American consumers are always interested in how mergers and acquisitions affect the executives involved and the resulting pay raises for Charter and Time Warner executives could make consumers a little nervous. For example,Charter CEO Thomas Rutledge would receive a stock position worth around $111 million. His $16 million per year salary would most likely go up, since he will more than likely be taking over as CEO of Time Warner.
But consumers should not worry about Time Warner CEO Robert Marcus, as he could be in line for a $102 million compensation package when the sale goes through. Mr. Marcus will have to give up his job to Mr. Rutledge, but the $102 million compensation package should help cushion the fall.
Costs To Consumers
Is there a reason, aside from financial gain, why these large cable companies are starting to cozy up to each other? According to the Tulsa World, cable channels are asking for an increasing amount of money and there is a growing number of subscribers moving to Internet-based services. That means that the channels want more money, but there are less customers to help spread the costs around. By merging their customer bases, Charter Communications and Time Warner hope to have leverage against the cable channels to help keep subscription costs lower.

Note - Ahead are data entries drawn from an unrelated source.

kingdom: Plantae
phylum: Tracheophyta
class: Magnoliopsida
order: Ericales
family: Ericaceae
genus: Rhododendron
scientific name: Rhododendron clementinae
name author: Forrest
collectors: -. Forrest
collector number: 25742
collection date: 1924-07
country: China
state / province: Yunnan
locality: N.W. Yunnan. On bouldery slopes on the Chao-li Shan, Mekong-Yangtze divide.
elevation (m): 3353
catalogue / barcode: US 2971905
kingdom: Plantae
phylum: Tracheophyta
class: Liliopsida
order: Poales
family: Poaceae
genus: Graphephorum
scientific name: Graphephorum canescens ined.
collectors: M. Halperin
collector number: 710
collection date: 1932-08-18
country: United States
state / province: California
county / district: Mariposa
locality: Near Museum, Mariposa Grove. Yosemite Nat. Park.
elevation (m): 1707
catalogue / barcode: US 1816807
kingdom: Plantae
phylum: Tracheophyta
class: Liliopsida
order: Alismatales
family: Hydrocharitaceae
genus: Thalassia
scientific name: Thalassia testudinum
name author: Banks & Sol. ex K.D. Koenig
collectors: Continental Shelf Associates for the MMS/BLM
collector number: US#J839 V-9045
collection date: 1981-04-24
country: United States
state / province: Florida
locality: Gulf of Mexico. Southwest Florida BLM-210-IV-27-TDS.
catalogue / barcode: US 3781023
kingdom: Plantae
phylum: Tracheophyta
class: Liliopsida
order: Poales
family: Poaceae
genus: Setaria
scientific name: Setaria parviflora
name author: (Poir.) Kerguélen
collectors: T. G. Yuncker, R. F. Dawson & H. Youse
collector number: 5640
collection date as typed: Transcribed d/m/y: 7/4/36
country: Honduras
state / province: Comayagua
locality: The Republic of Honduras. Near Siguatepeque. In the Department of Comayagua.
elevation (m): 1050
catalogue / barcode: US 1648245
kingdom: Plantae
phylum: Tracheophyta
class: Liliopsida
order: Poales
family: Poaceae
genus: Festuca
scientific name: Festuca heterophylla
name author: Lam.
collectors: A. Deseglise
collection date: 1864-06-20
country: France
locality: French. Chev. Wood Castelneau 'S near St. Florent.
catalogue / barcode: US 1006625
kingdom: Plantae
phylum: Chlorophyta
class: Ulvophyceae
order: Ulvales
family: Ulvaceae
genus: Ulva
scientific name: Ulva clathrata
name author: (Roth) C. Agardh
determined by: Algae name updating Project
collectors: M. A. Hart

But will the costs to consumers go down? That is a loaded question. For example, Charter’s Internet service is faster and lower priced that Time Warner’s, but Charter may not be able to offer that deal to all of the subscribers of the combined company. While “cutting the cable” and using Internet streaming services sounds like it can save money, remember that the cable companies own a vast majority of the Internet access organizations. To combat the cable cutting trend, newly-formed conglomerates like Charter-Time Warner may raise their rates to offset losses.
Most customers of Charter and Time Warner are expecting their bills to go up a little after the deal goes through because that is just what customers are used to. But in this instance, there may be a bump in service to go along with the increase in rates that customers are not used to. There are a lot of dynamics at play in these large cable company acquisition deals and only time will tell who really wins and who really losses.